How do we do that? And what does it mean? It will take a long time to learn.
It means not forgetting him. It means speaking of him. It means remembering him. Remembering: one of the profoundest features of the Christian and Jewish way of being-in-the-world and being-in-history is remembering. 'Remember,' 'do not forget,' 'do this as a remembrance.' We are to hold the past in remembrance and not let it slide away. For in history we find God.

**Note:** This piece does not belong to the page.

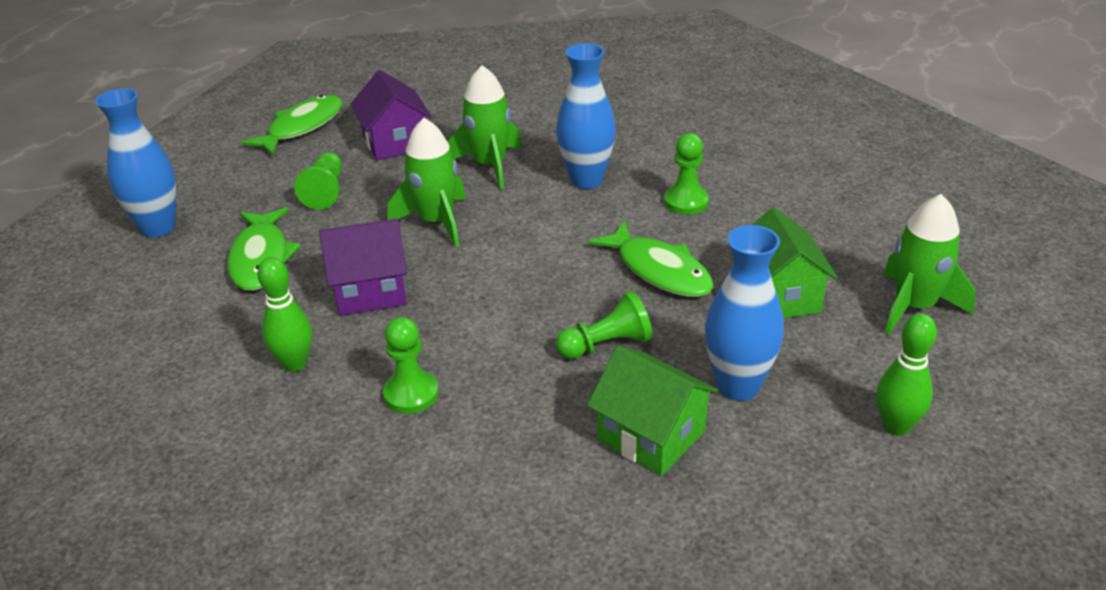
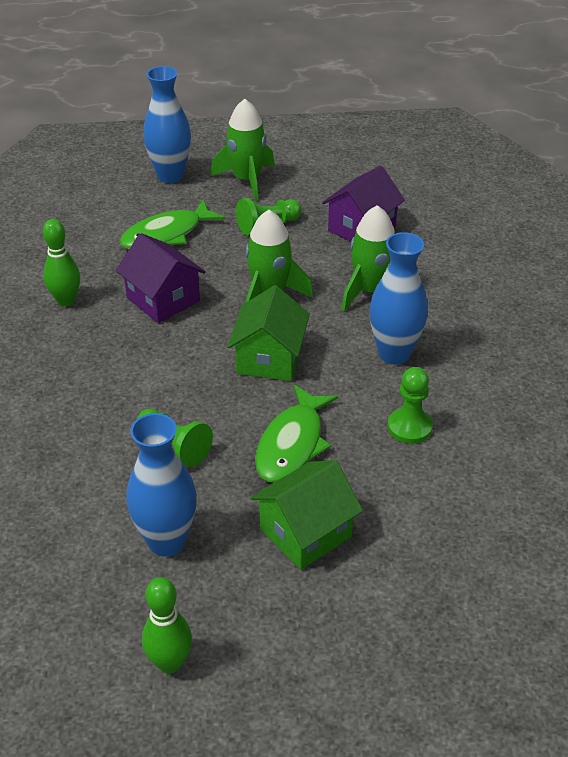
camera: 60 degrees right, 5 degrees up
(302, 127) = (343, 176): green fish -> none
(411, 394) = (64, 366): green pawn -> none
(651, 435) = (82, 507): green house -> green house (269, 358)
(914, 306) = (355, 638): green rocket -> green rocket (247, 180)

If Eric's life was a gift, surely then we are to hold it in remembrance--to resist amnesia, to renounce oblivion. --Nicholas Wolterstorff, Lament for a Son
a friend tells me that i should be grateful that luke doesn't remember this unfortunate fact about eliza's life, that i should be glad that suffering is erased from his memory. but it's impossible for me to be glad that he has--already!--forgotten something so essential to who she was. sure, it was not something good about who she was, but it was true and very present all the same; it was her daily reality, and his daily reality with her. i am in no way, as it turns out, concerned with remembering only the good things, and it turns out, too, that i don't want that for luke, either.
which is why luke's forgetting--and not even realizing he has forgotten--is perhaps even more frightening than my own. and he has decades more than i do, God willing, to forget even more without ever knowing it.